¿La tapa? Icónica. ¿El título? Un juego de palabras que aluden a la basura de la alta sociedad. ¿Cuántas canciones? 14 en la versión formal. En el cassette en el que lo escuché por primera vez traía un bonus track: una exquisita versión de Catalina Bahía. Cuando mi amigo tuvo el disco compacto en su casa, nos juntábamos a escucharlo. Luego llegaron las Otras caras de la Alta Suciedad. Borradores, maquetas, versiones; el germen del otro grande: Honestidad Brutal.
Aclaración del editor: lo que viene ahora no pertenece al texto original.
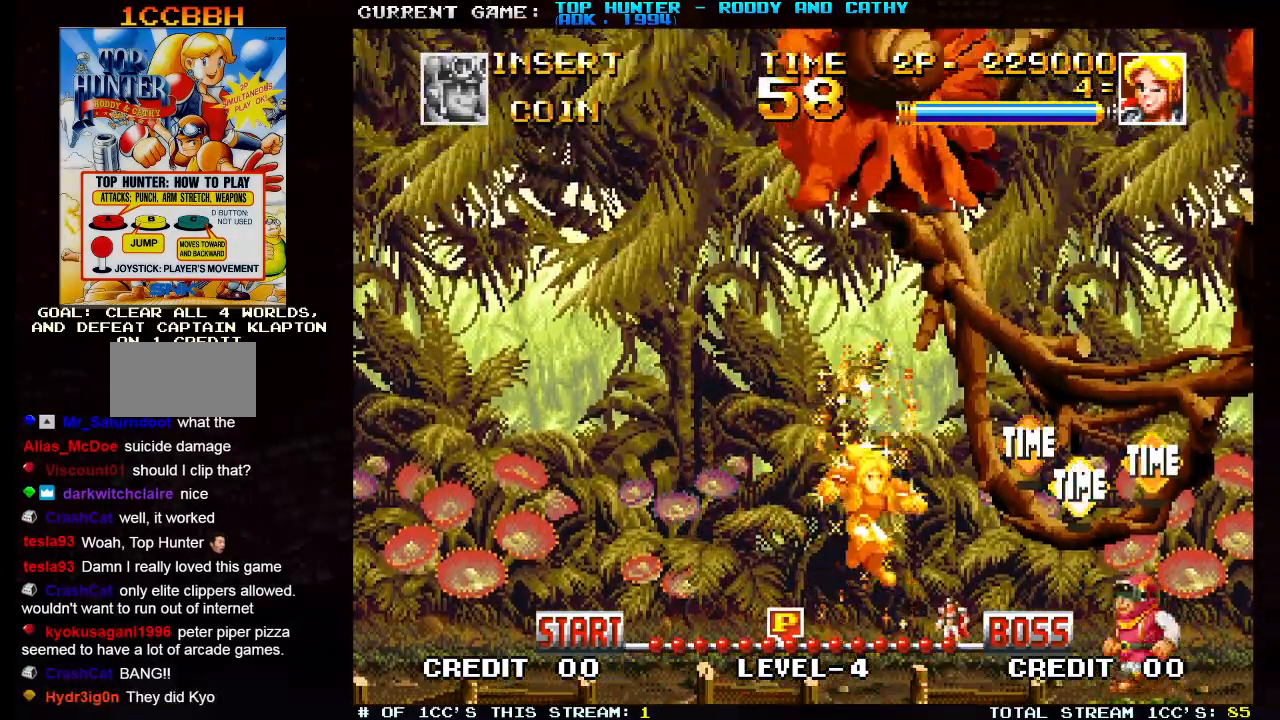
{"dt_ms": 500, "buttons": ["SQUARE"], "left_stick": "down", "events": [[167, "left_stick", "down"], [233, "SQUARE", "down"]]}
Alta Suciedad es un disco que no admite más laboratorio. No más hermenéutica. Ya lo hizo muy bien Walter Lezcano en Días Distintos. La Fabulosa trilogía de fin de siglo de Andrés Calamaro. Ahora hay que ponerlo a rolar. Hay que darle clic 25 veces a cada canción. Hay que escucharlo mucho y bien. Pero ya no puede analizarse más; todo el mundo sabe que es una obra maestra, que es dignísima y coherente hija de su tiempo, una confesión de época, magistralmente testimonial de un momento de la Argentina y del mundo. Todo el mundo sabe que Alta Suciedad es una denuncia, un adagio, una síntesis de todo, una novela para armar, un cuento sin fin que nunca terminará (mientras lo sigamos escuchando). Ya sabemos que Alta Suciedad es el disco que consagró a Calamaro para lo que dure la memoria de la humanidad sobre la cultura del siglo XX y XXI y del rock escrito y cantado en habla hispana.
Alta Suciedad no puede analizarse más, ya es tiempo de que se escuche como un disco indiscutible. Debe oírse una y otra vez. De adelante para atrás, de atrás para adelante. Muchas veces. Esa tiene que ser la manera de celebrarlo, y en esa celebración, celebrar toda la música.